Twos-complement integers (covered in the foundations path) handle whole numbers, but DSP, graphics and machine-learning hardware must also represent fractions and a huge range of real values. Two encodings dominate: fixed point, which is just an integer with an agreed scale, and floating point, which carries its own exponent. Choosing between them sets the area, power and accuracy of a datapath.

Fixed point: fractions without a float unit

Fixed point places an imaginary binary point at a chosen position and stores the value as a plain twos-complement integer. A Q-format label such as Q4.12 means 4 integer bits and 12 fraction bits in a 16-bit word, so the stored integer represents its value divided by 2 to the power 12. The smallest step (the resolution) is 2 to the power minus 12. Addition and subtraction are ordinary integer ops as long as both operands share the same Q format and you watch for overflow.
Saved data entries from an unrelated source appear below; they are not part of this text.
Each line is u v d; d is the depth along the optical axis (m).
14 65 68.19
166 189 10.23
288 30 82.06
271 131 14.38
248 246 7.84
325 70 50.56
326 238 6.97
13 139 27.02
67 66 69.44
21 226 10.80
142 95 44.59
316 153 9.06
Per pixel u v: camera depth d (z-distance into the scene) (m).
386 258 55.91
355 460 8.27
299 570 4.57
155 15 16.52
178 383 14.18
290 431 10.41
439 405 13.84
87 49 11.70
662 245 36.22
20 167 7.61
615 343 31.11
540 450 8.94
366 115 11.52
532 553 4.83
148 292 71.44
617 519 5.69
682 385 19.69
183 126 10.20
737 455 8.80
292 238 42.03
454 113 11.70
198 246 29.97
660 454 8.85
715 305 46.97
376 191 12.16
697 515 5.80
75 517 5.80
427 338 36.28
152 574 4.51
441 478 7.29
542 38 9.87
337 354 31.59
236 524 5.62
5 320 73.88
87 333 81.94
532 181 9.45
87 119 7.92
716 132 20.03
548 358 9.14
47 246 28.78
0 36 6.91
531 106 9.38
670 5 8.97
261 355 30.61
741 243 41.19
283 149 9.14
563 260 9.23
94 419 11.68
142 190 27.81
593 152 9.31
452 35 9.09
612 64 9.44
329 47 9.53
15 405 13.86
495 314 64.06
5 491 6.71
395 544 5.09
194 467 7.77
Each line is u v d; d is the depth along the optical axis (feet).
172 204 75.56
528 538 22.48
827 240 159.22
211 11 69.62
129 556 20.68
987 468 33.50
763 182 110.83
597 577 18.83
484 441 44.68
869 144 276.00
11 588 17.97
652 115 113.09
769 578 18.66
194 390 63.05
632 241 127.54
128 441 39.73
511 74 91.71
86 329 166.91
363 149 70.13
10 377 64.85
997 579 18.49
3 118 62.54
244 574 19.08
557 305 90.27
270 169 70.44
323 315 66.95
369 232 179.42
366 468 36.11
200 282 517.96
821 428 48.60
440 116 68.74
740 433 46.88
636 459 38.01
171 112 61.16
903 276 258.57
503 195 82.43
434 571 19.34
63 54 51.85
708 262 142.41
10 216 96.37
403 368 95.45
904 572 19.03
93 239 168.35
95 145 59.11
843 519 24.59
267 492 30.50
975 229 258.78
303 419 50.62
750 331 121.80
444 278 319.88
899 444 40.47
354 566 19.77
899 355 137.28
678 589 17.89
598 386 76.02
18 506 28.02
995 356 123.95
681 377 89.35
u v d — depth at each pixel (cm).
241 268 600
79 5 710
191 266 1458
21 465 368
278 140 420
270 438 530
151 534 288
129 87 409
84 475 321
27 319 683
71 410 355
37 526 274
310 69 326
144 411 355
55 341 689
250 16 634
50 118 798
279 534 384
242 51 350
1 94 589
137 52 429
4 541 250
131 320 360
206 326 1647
Multiplication adds the fraction bit counts, so a Q4.12 times Q4.12 product is Q8.24 and must be shifted right by 12 to return to Q4.12.

verilog
// Q4.12 fixed-point multiply: realign the scale after multiplying.
// Each input is 16-bit signed (4 integer + 12 fraction bits).
wire signed [15:0] a, b;
wire signed [31:0] full   = a * b;        // 32-bit product, format Q8.24
wire signed [15:0] result = full >>> 12;  // drop 12 frac bits -> Q4.12
                                          // >>> is the arithmetic (signed) shift

Floating point: range over uniform spacing

Floating point trades exact, uniform spacing for enormous dynamic range. An IEEE 754 normalized number equals sign times 1.fraction times 2 to the power (exponent minus bias). The single-precision float32 format packs 1 sign bit, 8 exponent bits with a bias of 127, and 23 fraction bits, with an implied leading 1 for normalized values, so the effective precision is 24 bits. That gives about 7 decimal digits and a magnitude range from roughly 10 to the minus 38 up to 10 to the plus 38. Reserved exponents carry special meaning: an all-zero exponent encodes zero or subnormals, and an all-one exponent encodes infinity or NaN.
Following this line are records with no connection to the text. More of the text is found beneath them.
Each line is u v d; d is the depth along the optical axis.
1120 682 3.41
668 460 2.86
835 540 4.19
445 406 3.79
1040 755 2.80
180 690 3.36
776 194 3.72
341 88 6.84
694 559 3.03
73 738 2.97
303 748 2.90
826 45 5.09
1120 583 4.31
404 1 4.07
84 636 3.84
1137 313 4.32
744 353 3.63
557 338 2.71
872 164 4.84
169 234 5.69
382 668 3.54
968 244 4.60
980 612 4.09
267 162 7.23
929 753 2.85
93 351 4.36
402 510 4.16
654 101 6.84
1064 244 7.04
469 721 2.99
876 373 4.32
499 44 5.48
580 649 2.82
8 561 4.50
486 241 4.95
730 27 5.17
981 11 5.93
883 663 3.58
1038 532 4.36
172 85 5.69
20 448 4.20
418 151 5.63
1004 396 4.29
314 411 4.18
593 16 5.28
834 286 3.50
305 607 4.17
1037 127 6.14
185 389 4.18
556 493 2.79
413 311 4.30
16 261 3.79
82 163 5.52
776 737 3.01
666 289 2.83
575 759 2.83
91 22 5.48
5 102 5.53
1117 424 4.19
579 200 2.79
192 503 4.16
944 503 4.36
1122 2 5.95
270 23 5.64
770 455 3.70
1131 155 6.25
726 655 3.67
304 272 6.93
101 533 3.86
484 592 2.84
FormatSignExponentFractionBias
float16 (half)151015
float32 (single)1823127
float64 (double)111521023
Pro tip

for fixed point, remember that adds need matching Q formats and a multiply adds the fraction bit counts, so a Q4.12 product is Q8.24 and you must shift right by 12 to get back to Q4.12. For floats, know the float32 layout 1-8-23 with bias 127 cold; it comes up constantly.

Watch out

never test floating-point results with exact equality, because values like 0.1 are not representable and rounding errors accumulate, so compare against a tolerance instead. With fixed point, the opposite trap bites: spacing is uniform but the range is small, so a multiply or a long sum overflows easily unless you carry guard bits or saturate.